How Early Politicians Skirted the Rules About Gifts



Today, members of Congress are prohibited from knowingly accepting gifts valued over $50 under Senate Rule 35. In 1940, House Speaker Sam Rayburn had a personal rule barring him from accepting gifts over $25. After losing the speaker position in 1947, he also lost the use of a congressionally-funded 1944 Cadillac that was used as his official limousine. While Rayburn remained positive about his new role in Congress, his fellow Democratic congressmen couldn’t bear to see their beloved boss without a car.
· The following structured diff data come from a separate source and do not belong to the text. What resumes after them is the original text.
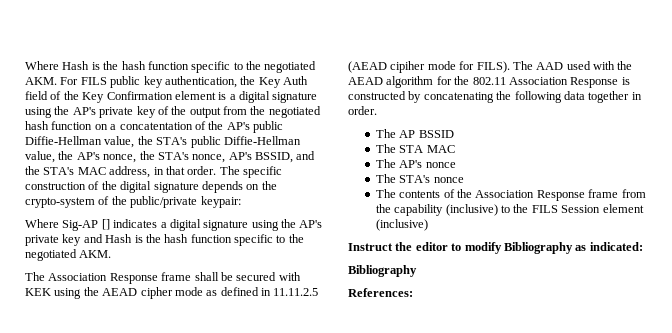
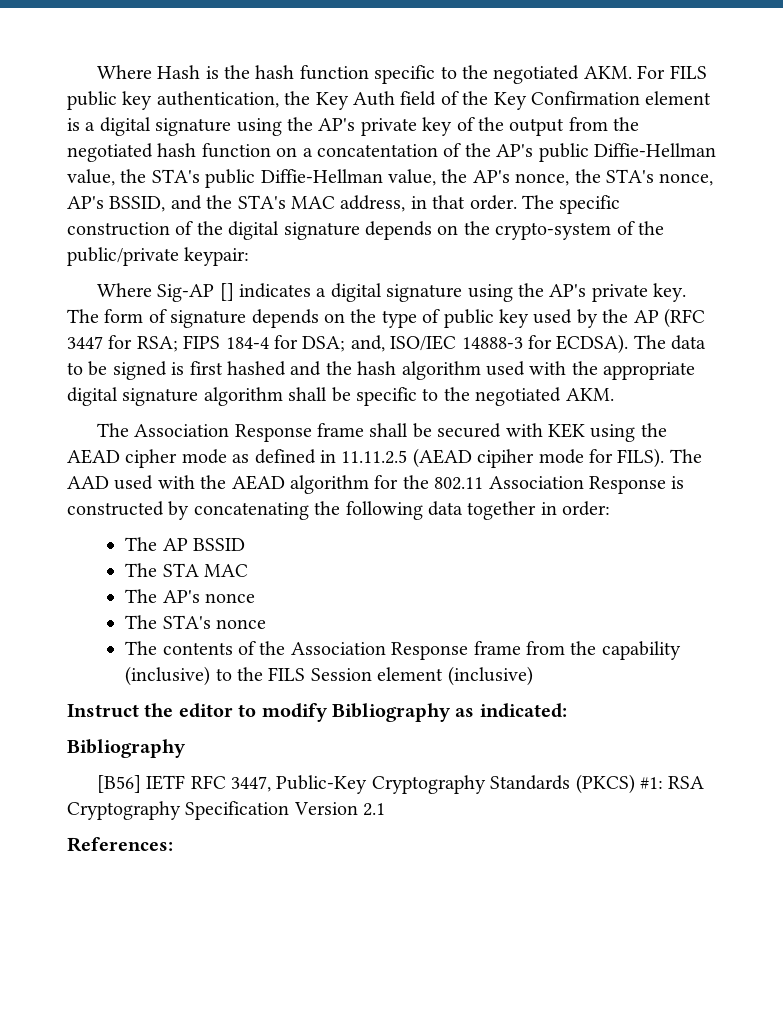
[62,234,232,246] key and Hash is the hash function -> [653,283,687,302] [67,308,705,328] [67,334,707,354] [67,361,696,380] [67,387,351,406] key. The form of signature depends on the type of public key used by the AP (RFC 3447 for RSA; FIPS 184-4 for DSA; and, ISO/IEC 14888-3 for ECDSA). The data to be signed is first hashed and the hash algorithm used with the appropriate digital signature algorithm shall be
[348,106,377,115] order. -> [562,501,611,516] order:
(417, 271) none -> [96,774,705,794] [67,801,386,820] // [B56] IETF RFC 3447, Public-Key Cryptography Standards (PKCS) #1: RSA Cryptography Specification Version 2.1

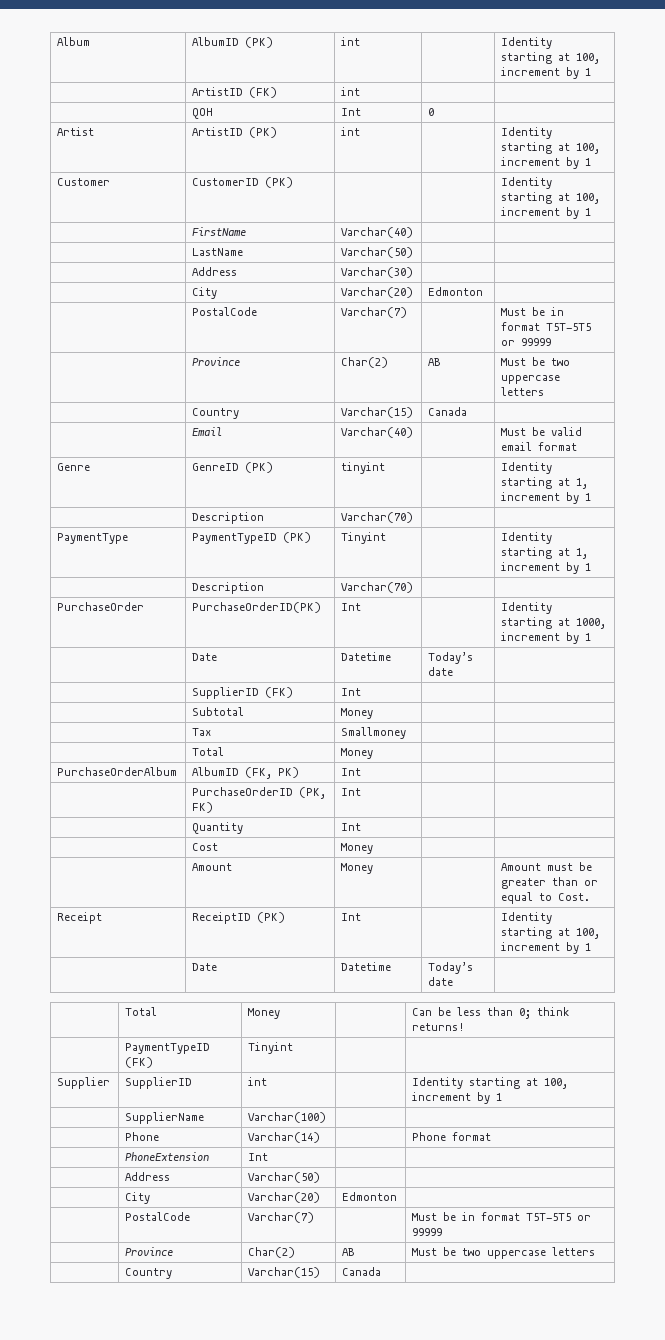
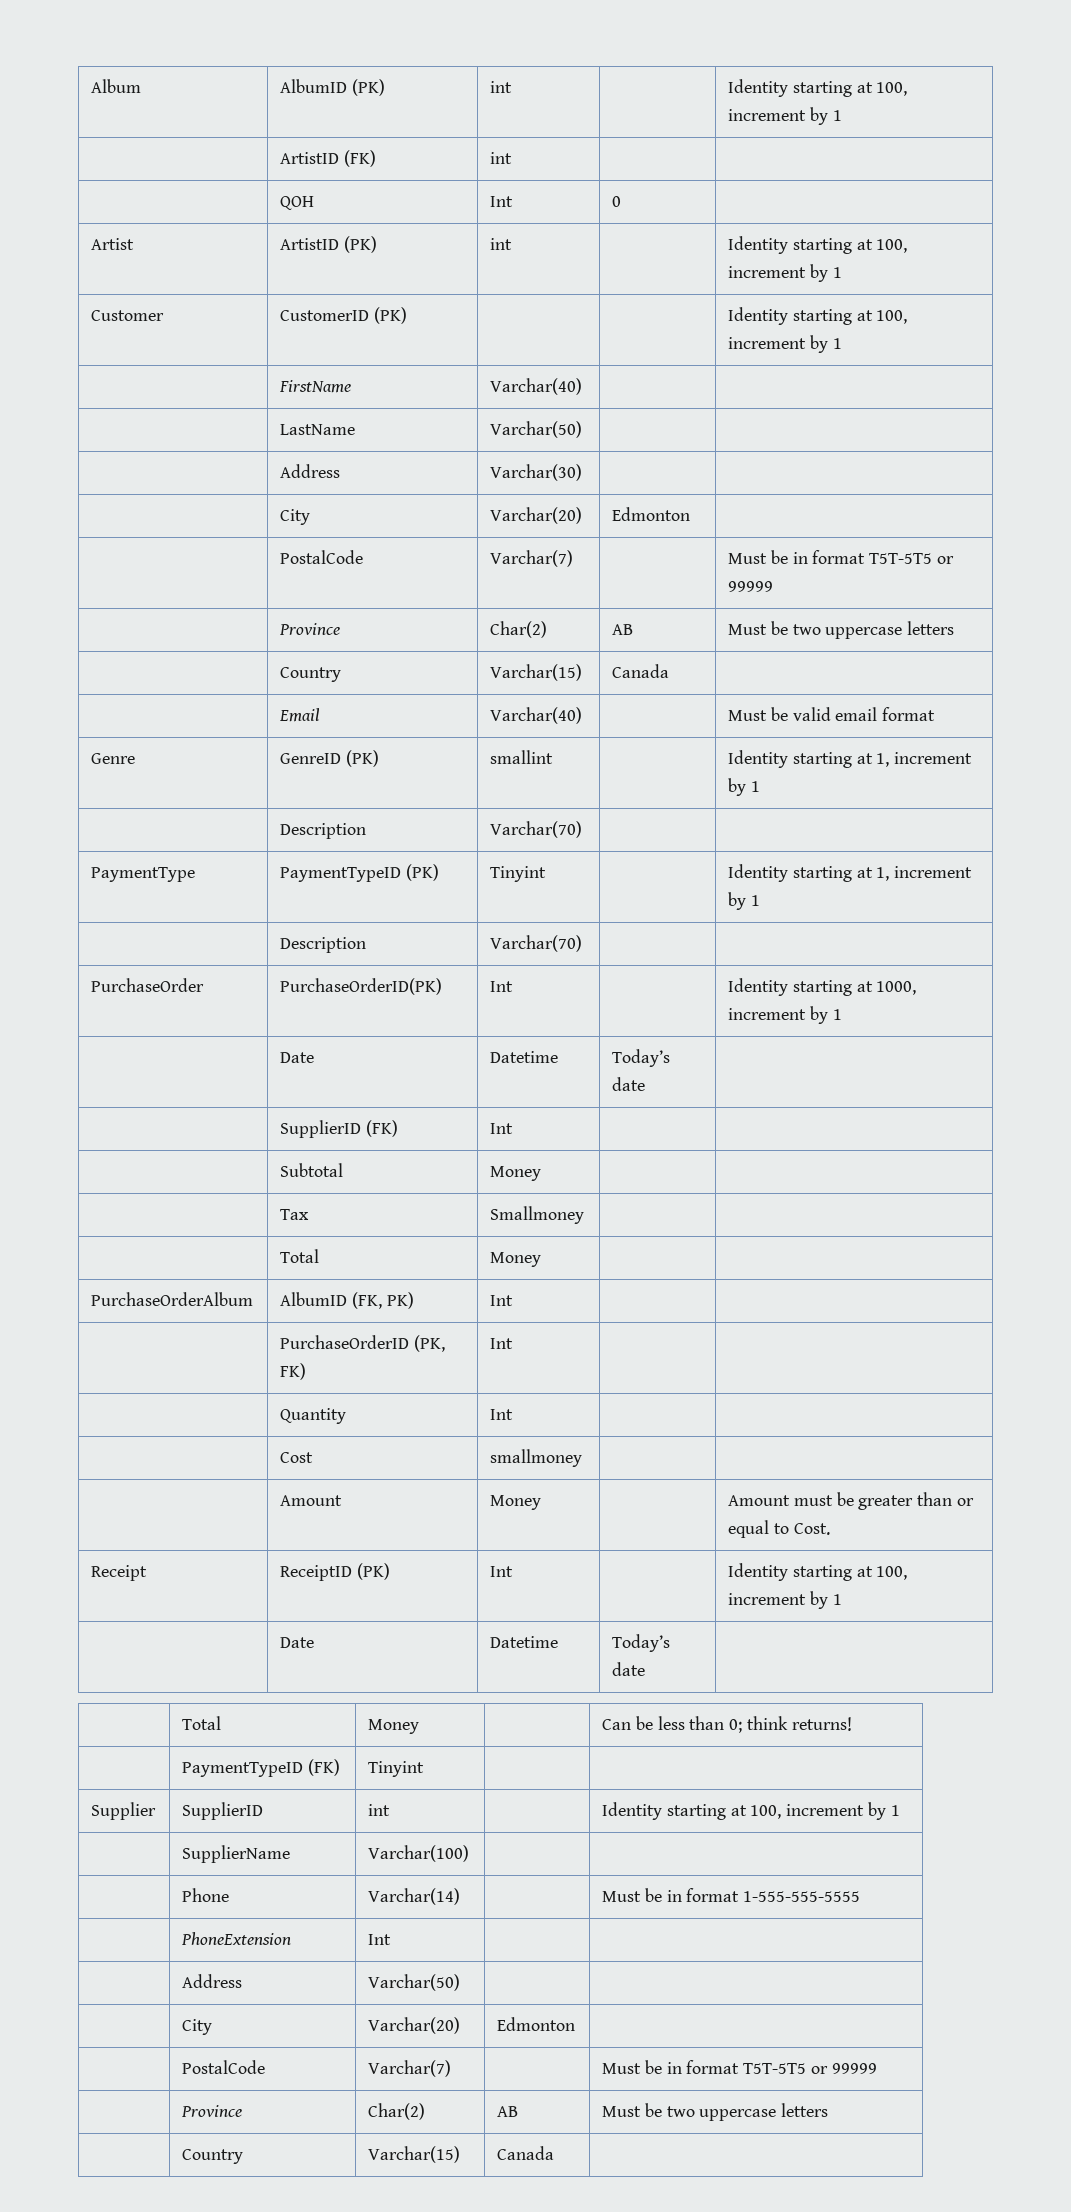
[341,462,386,474] tinyint -> [490,750,554,764] smallint
[341,843,374,854] Money -> [490,1449,583,1467] smallmoney
[412,1132,492,1141] Phone format -> [602,1888,861,1902] Must be in format 1-555-555-5555

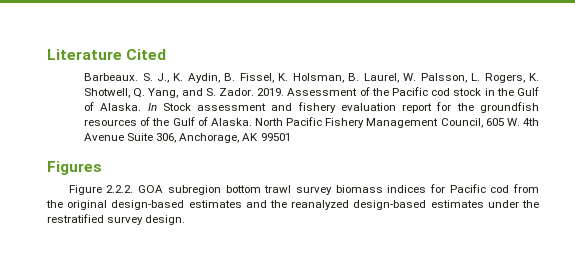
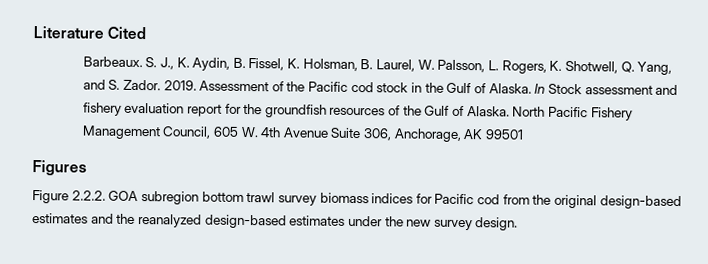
[47,214,104,223] restratified -> [406,219,432,227] new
So, to skirt Rayburn’s rule about gifts, they conspired to each donate $25 towards the purchase of a new 1947 Cadillac Fleetwood for $3,600. The former speaker, embarrassed to have been outsmarted, grudgingly agreed to their plan. Rayburn used the 1947 Cadillac through 1949, when he was again elected Speaker of the House. His secretary, H. G. Dulaney, was the last person to drive the Cadillac, delivering it from Washington, DC, to Rayburn’s farm in Bonham, Texas. After Rayburn’s death in 1961, his surviving family members sold the Cadillac to E. B. Chapman, a Texas oil man, who attempted to donate it to the Smithsonian Museum. Instead, the car was donated to the Sam Rayburn House Museum.